While a small degree of bacterial colonization was observed on the surfaces with the lowest concentration of NaB coating, no bacterial colonization or biofilm formation was observed on surfaces coated with higher concentrations of NaB. This suggested that NaB endows implant surfaces with potent anti-bacterial properties. Although ALG, which was used as a carrier polymer, was shown to negatively affect the anti-bacterial properties of a surface, the addition of borate mineral appeared to inhibit this effect and impart bacterial resistance. 

An interesting detail of the study was observed in the 0.50 mg/mL CaB group. Biofilm formation was observed at this concentration, but no bacterial colonization was observed. This result demonstrates that this concentration is enough to eradicate bacterial colonization but not sufficient for preventing biofilm formation. This concentration of calcium borate can be considered in future in-vivo studies, considering biofilm formation.

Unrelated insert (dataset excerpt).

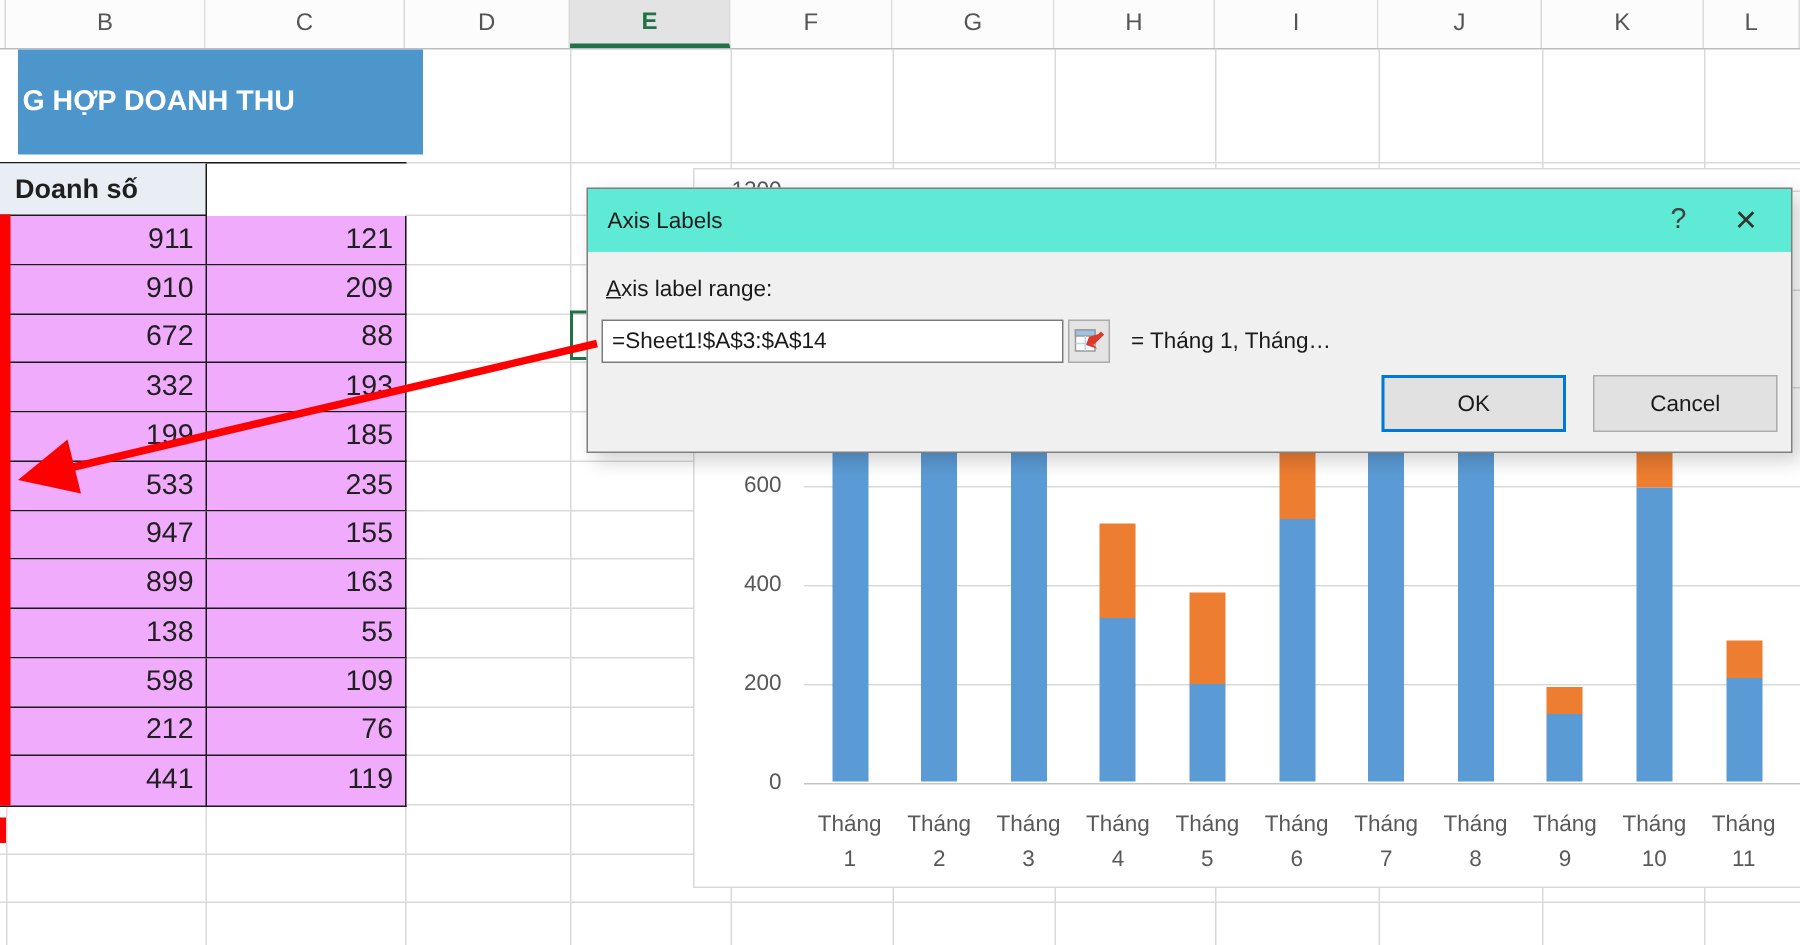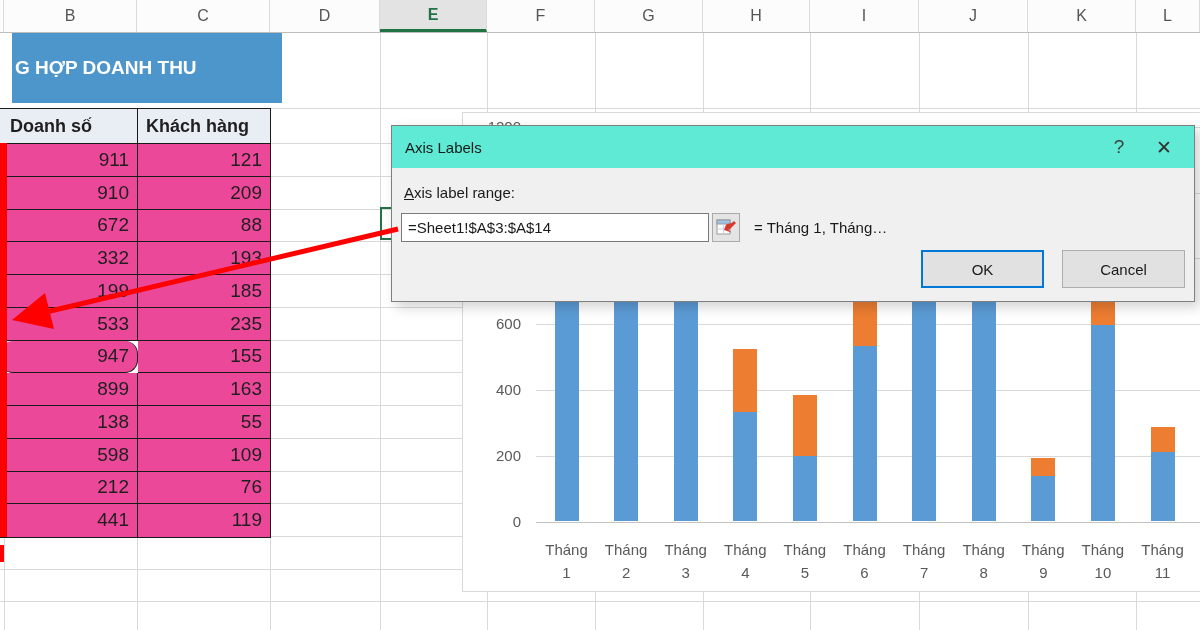"Khách hàng" div.tcell { html: <div>Khách hàng</div> -> none }
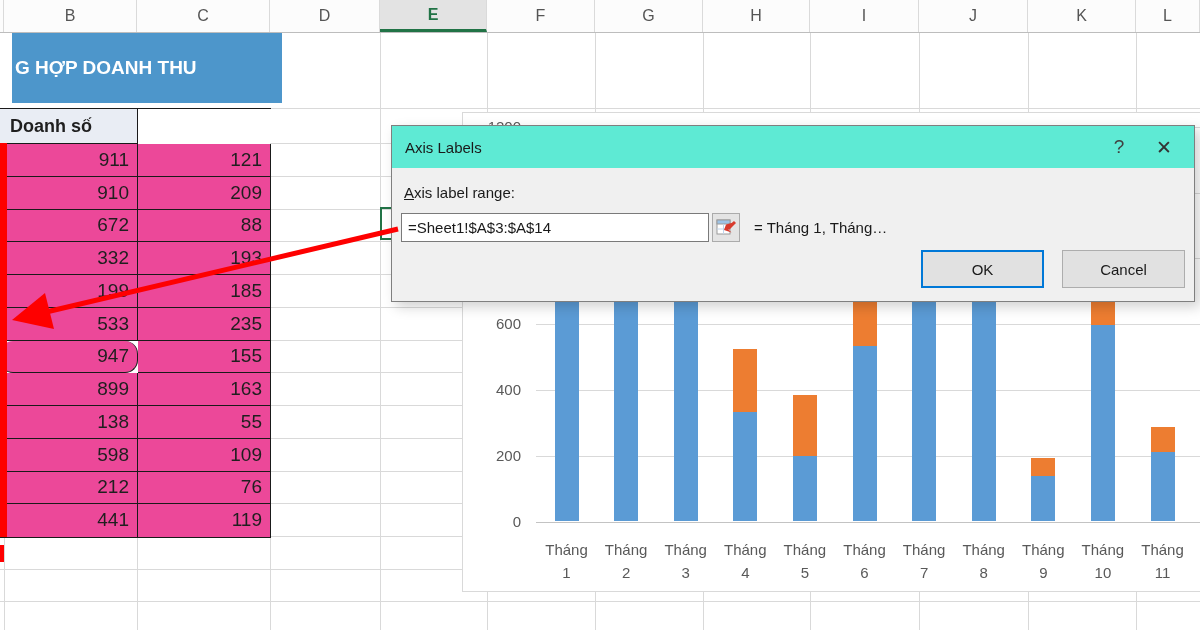"911" .tcell { background: #ec4899 -> #f0abfc }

The study's limitations included a lack of support from experimental animal studies and the use of only a single bacterial strain to evaluate anti-bacterial activity. Another limitation is the lack of the assessment of the cytotoxicity of the elements mentioned above. Also, the number of implants used in the study could have been higher. 

Finally, the carrier polysaccharide alginate contained more colonies than the control group, which questions the antigenicity of this polysaccharide. This study may be done with other polysaccharides with a lower bacterial ingrowth rate.

Conclusions

We believe that coating orthopedic implants can prevent bacterial colonization and biofilm formation on the implant surface with borate minerals (NaB and CaB) at high concentrations. Especially NaB coating seems much more effective than the CaB coating. NaB provides an excellent anti-bacterial effect against Staphylococcus aureus even in the lower coating levels. This study does not investigate the cytotoxic effects of these molecules. Therefore this subject needs further in-vitro studies with larger samples and different pathogens before using the coating in in-vivo conditions.